In this embodiment, the pocket portion 3 includes a first arc-shaped section and a second arc-shaped section, and the intrados 501 of the first arc-shaped section and the second arc-shaped section are disposed opposite to each other and enclose the synthetic pocket 5. In particular, the arrangement mode enables the pocket portion 3 to be integrally formed by an arc-shaped block structure, and the weight of the arc-shaped section can be reduced.

Thus far, the technical solution of the present application has been described in connection with the foregoing preferred embodiments, but it is easily understood by those skilled in the art that the protective scope of the present application is not limited to the above-described preferred embodiments. The technical solutions in the above preferred embodiments may be split and combined by those skilled in the art without departing from the technical principles of the present application, and equivalent changes or substitutions may be made to related technical features, so any changes, equivalent substitutions, improvements, etc. made within the technical concepts and/or technical principles of the present application will fall within the protection scope of the present application.

Claims (8)

1. A high load injection molded bearing retainer comprising:

the two coaxial ring bodies are axially staggered, and a gap between the two ring bodies forms an installation space;

the plurality of pocket parts are positioned in the installation space, are sequentially arranged along the circumferential direction of the retainer, and are respectively fixed with different ring bodies along the two axial sides of the retainer;

every two be equipped with a window roof beam between the pocket portion, the window roof beam includes cross beam and longeron that becomes the cross, longeron extends along the holder axial, the extending direction of crossbeam is perpendicular to the axis direction of holder, the both ends of crossbeam are fixed with the lateral wall of two adjacent pocket portions respectively, the both ends of longeron are fixed with two rings respectively.

2. The high load injection molded bearing retainer of claim 1, wherein the thickness of the ring body is greater than the thickness of the pocket portion in the radial direction of the retainer.

3. The high-load injection molded bearing retainer according to claim 1, wherein the longitudinal beam comprises a straight section in the middle and variable diameter sections at two ends of the straight section, the thickness of the straight section is unchanged and smaller than that of the ring body along the radial direction of the retainer, one end of the variable diameter section is the same as that of the straight section and is connected with the straight section, and the thickness of the other end of the variable diameter section is the same as that of the ring body.

4. The high-load injection molded bearing retainer according to claim 1, wherein the pocket portion is formed with a pocket, an inner wall surface of the pocket includes inclined surface portions on both sides of the retainer in a circumferential direction, and a distance between the inclined surface portions becomes smaller in a direction approaching a central axis of the retainer in the same pocket.

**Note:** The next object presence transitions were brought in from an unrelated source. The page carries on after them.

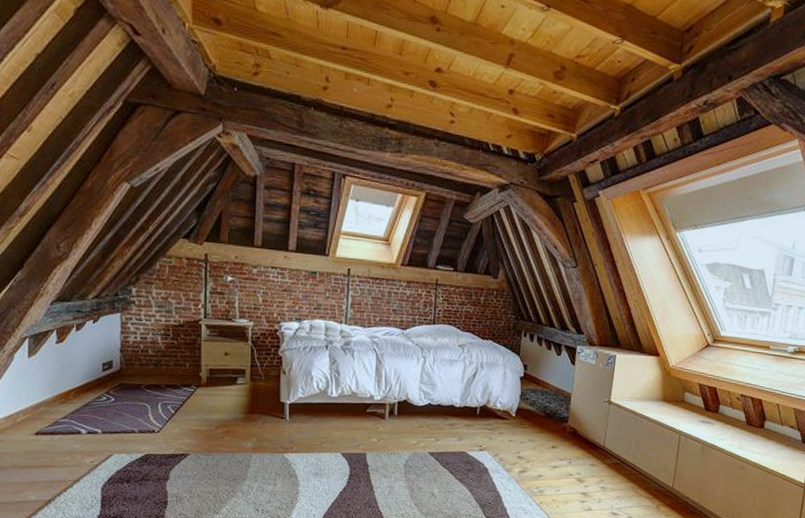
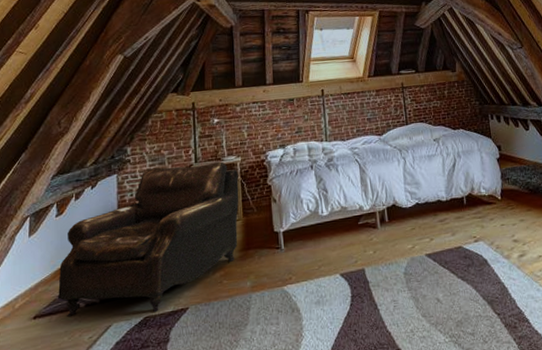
leather: none [59,314,249,452] -> present [57,161,239,317]

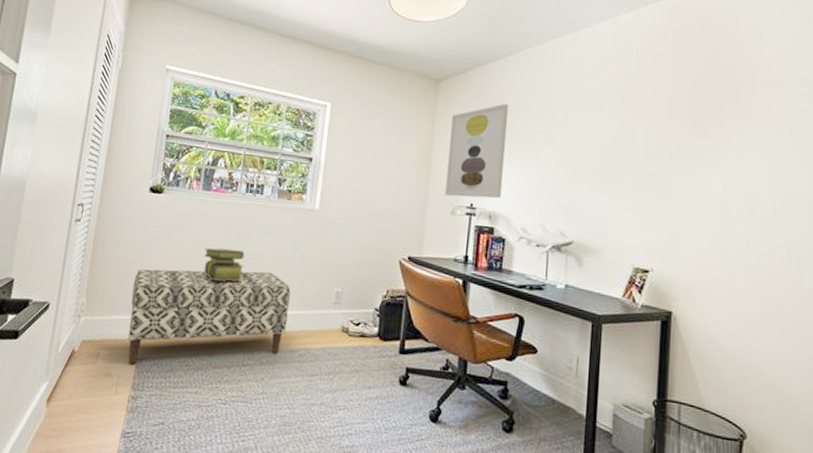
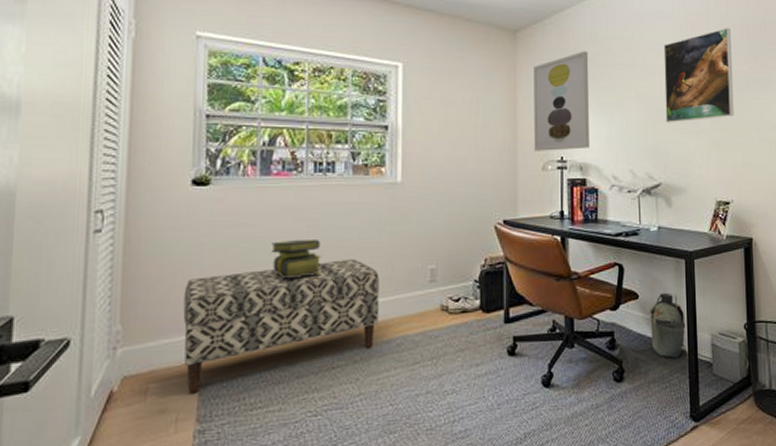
military canteen: none [546,352,586,421] -> present [650,292,686,359]
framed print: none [585,90,668,183] -> present [663,28,734,123]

5. The high load injection molded bearing retainer of claim 4, wherein the inner wall surface of the pocket further comprises a planar portion, the planar portion is located on a side of the inclined surface portion away from the central axis of the retainer, and the distance between the two planar portions is constant.

6. The high load injection molded bearing retainer of claim 4, wherein the pocket portion has a boss on a side thereof adjacent to a center of the retainer, the boss spanning a sidewall of two adjacent pocket portions and the window beam.

7. The high load injection molded bearing retainer of claim 6, wherein the two sides of the boss along the retainer circumference participate in forming the chamfer.

8. The high load injection molded bearing retainer of claim 1, wherein the pocket portion comprises a first arcuate segment and a second arcuate segment, the arcuate surfaces of the first arcuate segment and the second arcuate segment being oppositely disposed and enclosing a pocket.